The Ezone composite purchasing managers index sank unexpectedly and significantly to a preliminary reading in March of 46.5 from 47.9 in February and 48.6 in January.  This result points to a loss of momentum even before the Cypriot crisis began, highlights a loss of momentum heading into the spring quarter, suggests that GDP fell about 0.3% in the first quarter, and strongly indicates that the regional recession will extend beyond midyear.  The ECB has been more optimistic and may have to reconsider its options.  Similar Ezone readings of 46.5 in manufacturing and 46.5 in services represent 3- and 5-month lows.

The French composite PMI scored a 42.1 in March, lowest in four years.  The manufacturing index of 43.9 was unchanged from February, but services sank 1.8 points to a 49-month low of 41.9, signifying an intense downturn.

Germany’s manufacturing PMI, which had poked above the 50 threshold for expansion in February, fell back below that line to a three-month low of 48.9.  The services PMI in Germany dropped by 3.1 points to a 4-month low of 51.6.  The composite PMI score of 51.0 was down from 53.3, its sharpest monthly drop since 2011 and constituting a 3-month low.

China’s preliminary purchasing managers index in manufacturing (according to HSBC) improved 1.3 points to 51.7.  The rise was greater than analysts were anticipating and marked China’s fifth consecutive score of over 50.

The seasonally adjusted Japanese trade deficit grew sharply to JPY 1.087 trillion in February, which is a record high, from an upwardly revised gap of JPY 737 billion in January.  Monthly import growth of 6.8% far surpassed a 1.3% rise in exports.  The unadjusted deficit was JPY 777 billion.  Imports were 11.9% greater than in February 2011, while exports dropped 2.9% on year.

Japan’s all-industry index, a supply-side proxy of GDP that is compiled monthly, fell 1.4% in January, nearly reversing all of December’s 1.6% increase and leaving January’s total 0.5% below the 4Q12 average level.  Weakness in January was concentrated in services.  The overall 1.4% decline was close to market expectations and translated into a 12-month decrease of only 0.5%.

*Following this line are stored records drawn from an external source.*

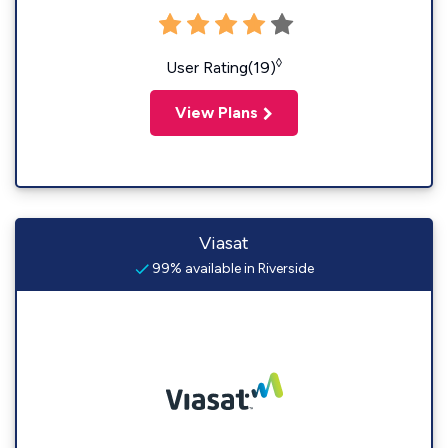
◊
User Rating(19)
View Plans
Viasat
99% available in Riverside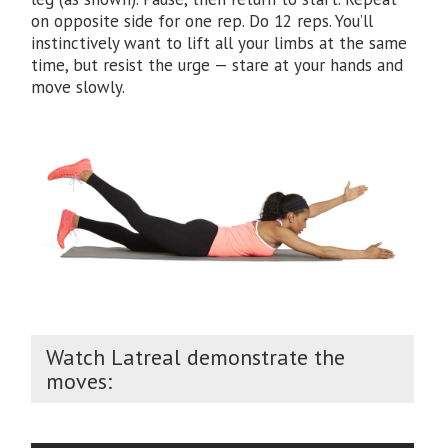
on opposite side for one rep. Do 12 reps. You’ll
instinctively want to lift all your limbs at the same
time, but resist the urge — stare at your hands and
move slowly.
Watch Latreal demonstrate the
moves: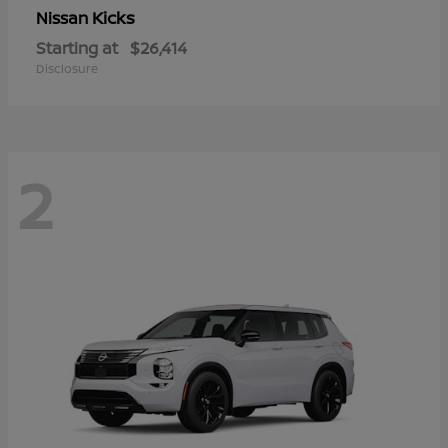
Kicks
Nissan
Starting at
$26,414
Disclosure
2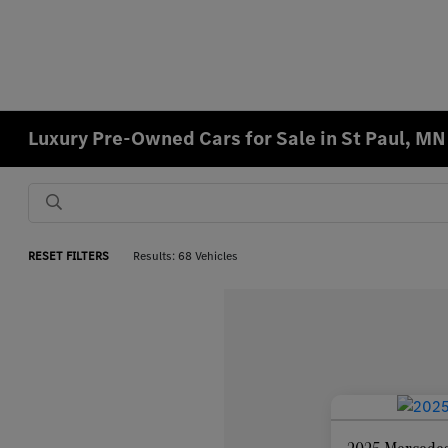
Luxury Pre-Owned Cars for Sale in St Paul, MN
RESET FILTERS
Results: 68 Vehicles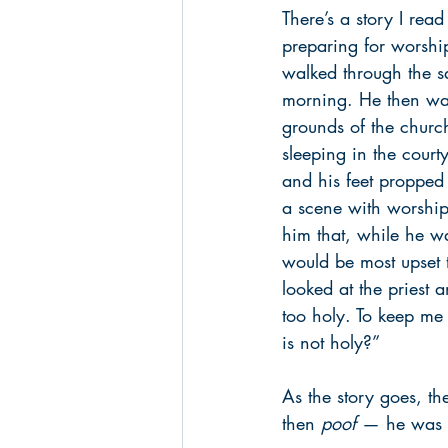
There’s a story I rea
preparing for worsh
walked through the s
morning. He then wal
grounds of the churc
sleeping in the court
and his feet propped u
a scene with worship
him that, while he w
would be most upset to
looked at the priest 
too holy. To keep me 
is not holy?”
As the story goes, t
then 
poof
 — he was 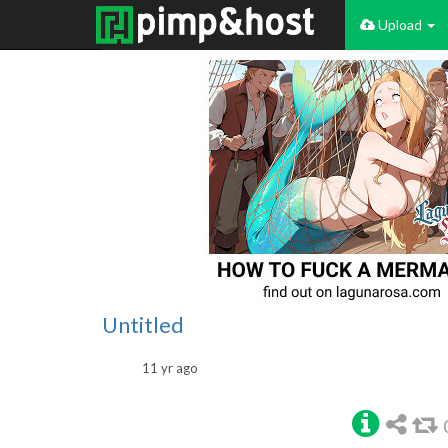
Upload
Untitled
11 yr ago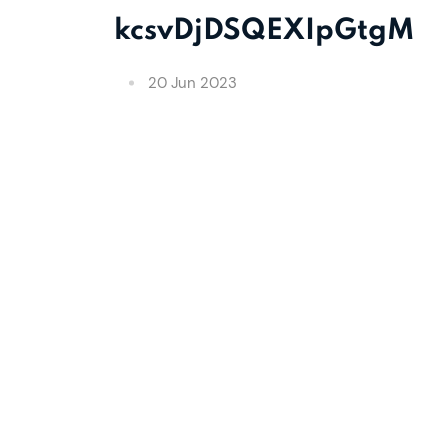
kcsvDjDSQEXIpGtgM
20 Jun 2023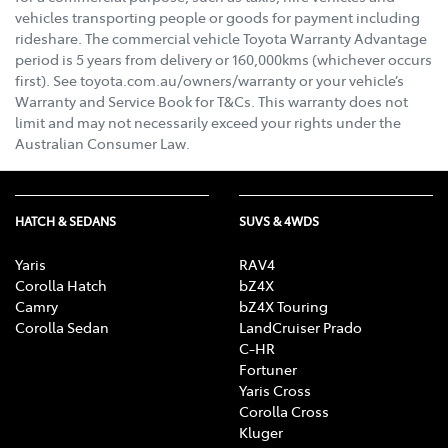
vehicles transporting people or goods for payment including
rideshare. The commercial vehicle Toyota Warranty Advantage
period is 5 years from delivery or 160,000kms (whichever occurs
first). See toyota.com.au/owners/warranty or your vehicle’s
Warranty and Service Book for T&Cs. This warranty does not
limit and may not necessarily exceed your rights under the
Australian Consumer Law.
HATCH & SEDANS
SUVS & 4WDS
Yaris
RAV4
Corolla Hatch
bZ4X
Camry
bZ4X Touring
Corolla Sedan
LandCruiser Prado
C-HR
Fortuner
Yaris Cross
Corolla Cross
Kluger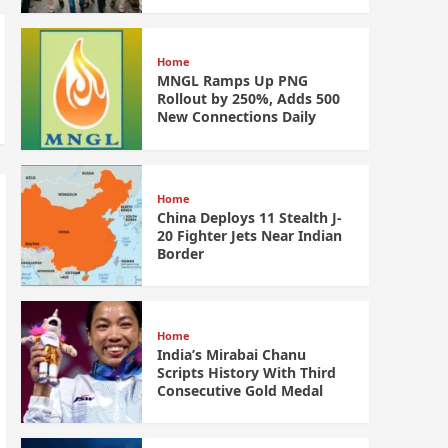
Home
MNGL Ramps Up PNG
Rollout by 250%, Adds 500
New Connections Daily
Home
China Deploys 11 Stealth J-
20 Fighter Jets Near Indian
Border
Home
India’s Mirabai Chanu
Scripts History With Third
Consecutive Gold Medal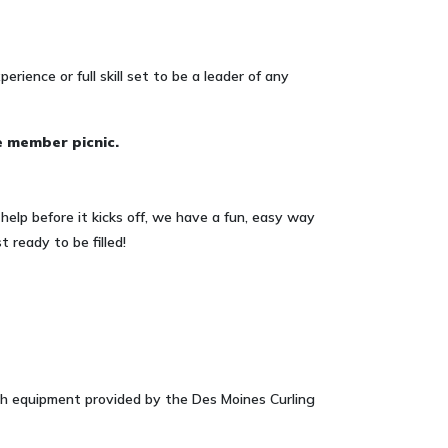
erience or full skill set to be a leader of any
e member picnic.
help before it kicks off, we have a fun, easy way
 ready to be filled!
ith equipment provided by the Des Moines Curling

Japanese supermarket sales fell by 5.5% between February 2012 and February 2013, which was a bigger on-year decline than January’s of 4.7%.  The Malaysian jobless rate fell 0.2 percentage points to 3.2% in January. Hong Kong posted a HKD 9.6 billion current account surplus last quarter, considerably less than that of HKD 23.8 billion in 3Q12.

Bank of Japan Governor Kuroda has set a 2-year deadline to achieve 2% inflation.  He wouldn’t say if the central bank Board plans an emergency meeting before its scheduled April 3-4 meeting to get started.

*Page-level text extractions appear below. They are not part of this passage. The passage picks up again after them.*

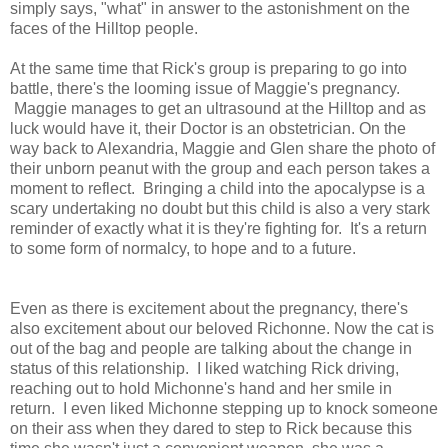
simply says, "what" in answer to the astonishment on the
faces of the Hilltop people.
At the same time that Rick's group is preparing to go into
battle, there's the looming issue of Maggie's pregnancy.
Maggie manages to get an ultrasound at the Hilltop and as
luck would have it, their Doctor is an obstetrician. On the
way back to Alexandria, Maggie and Glen share the photo of
their unborn peanut with the group and each person takes a
moment to reflect. Bringing a child into the apocalypse is a
scary undertaking no doubt but this child is also a very stark
reminder of exactly what it is they're fighting for. It's a return
to some form of normalcy, to hope and to a future.
Even as there is excitement about the pregnancy, there's
also excitement about our beloved Richonne. Now the cat is
out of the bag and people are talking about the change in
status of this relationship. I liked watching Rick driving,
reaching out to hold Michonne's hand and her smile in
return. I even liked Michonne stepping up to knock someone
on their ass when they dared to step to Rick because this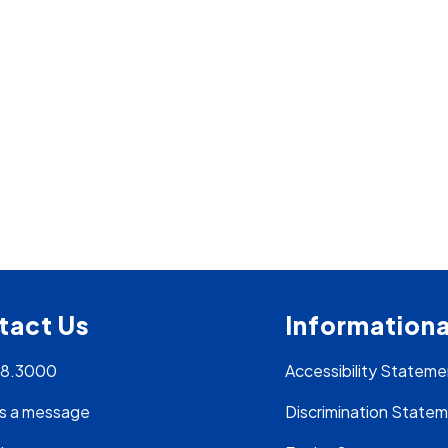
tact Us
Informationa
28.3000
Accessibility Stateme
s a message
Discrimination State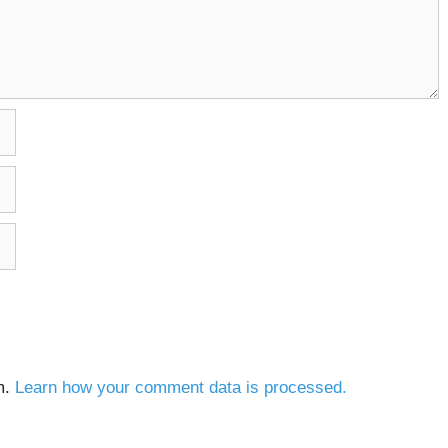
m.
Learn how your comment data is processed.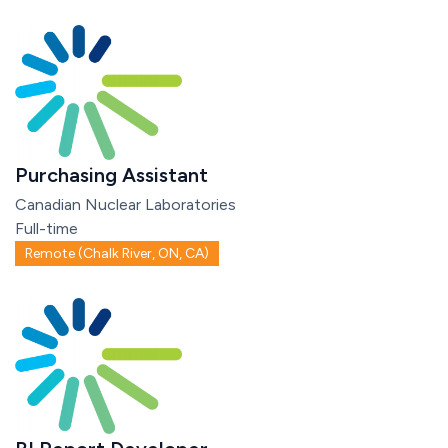
Purchasing Assistant
Canadian Nuclear Laboratories
Full-time
Remote (Chalk River, ON, CA)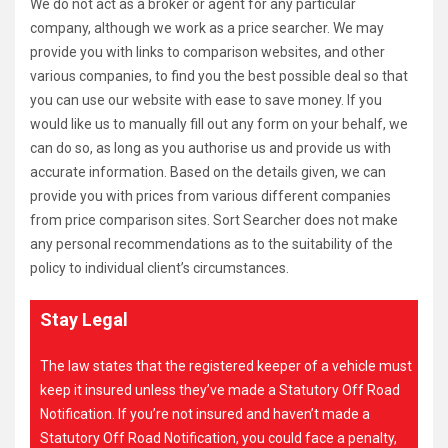
We do not act as a broker or agent for any particular
company, although we work as a price searcher. We may
provide you with links to comparison websites, and other
various companies, to find you the best possible deal so that
you can use our website with ease to save money. If you
would like us to manually fill out any form on your behalf, we
can do so, as long as you authorise us and provide us with
accurate information. Based on the details given, we can
provide you with prices from various different companies
from price comparison sites. Sort Searcher does not make
any personal recommendations as to the suitability of the
policy to individual client’s circumstances.
Stay Legal
The law states that the registered keeper of a vehicle must
keep it insured unless they’ve made a Statutory Off Road
Notification. If you’re not insured and haven’t made a
Statutory Off Road Notification, you could face a penalty,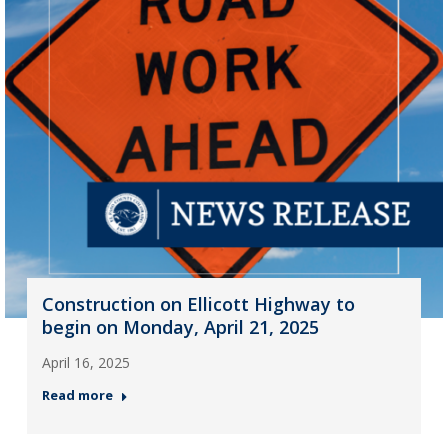
Construction on Ellicott Highway to
begin on Monday, April 21, 2025
April 16, 2025
Read more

British retail sales shot up 2.1% in February and posted an on-year increase of 2.6%.  If one excludes automotive fuel, sales were 1.9% higher on month and 3.3% higher on year.  Britain’s public sector net cash requirement of GBP 1.54 billion last month was considerably smaller than anticipated.  The CBI’s monthly survey of British industrial trends produced a reading of -15 for March, a point lower than in February but marginally better than forecast.

Switzerland’s trade surplus of CHF 2.098 billion last month was almost as much as the CHF 2.12 billion in January.  Swiss M3 money growth of 9.8% on year in February was higher than January’s 9.4%.  Dutch unemployment ticked up to 7.7% in February from 7.5% in January.  Danish retail sales in February were 4.0% weaker than a year earlier, doubling their on-year drop of January.  The Greek current account deficit of EUR 222 million last month was less than half as much as in January. Spain’s trade deficit widened to EUR 3.5 billion in January from EUR 1.3 billion in December.

Scheduled U.S. data today include the index of leading economic indicators, existing home sales, the FHFA house price index, the Philly Fed manufacturing index, and weekly jobless insurance claims.  Canadian retail sales arrive, too.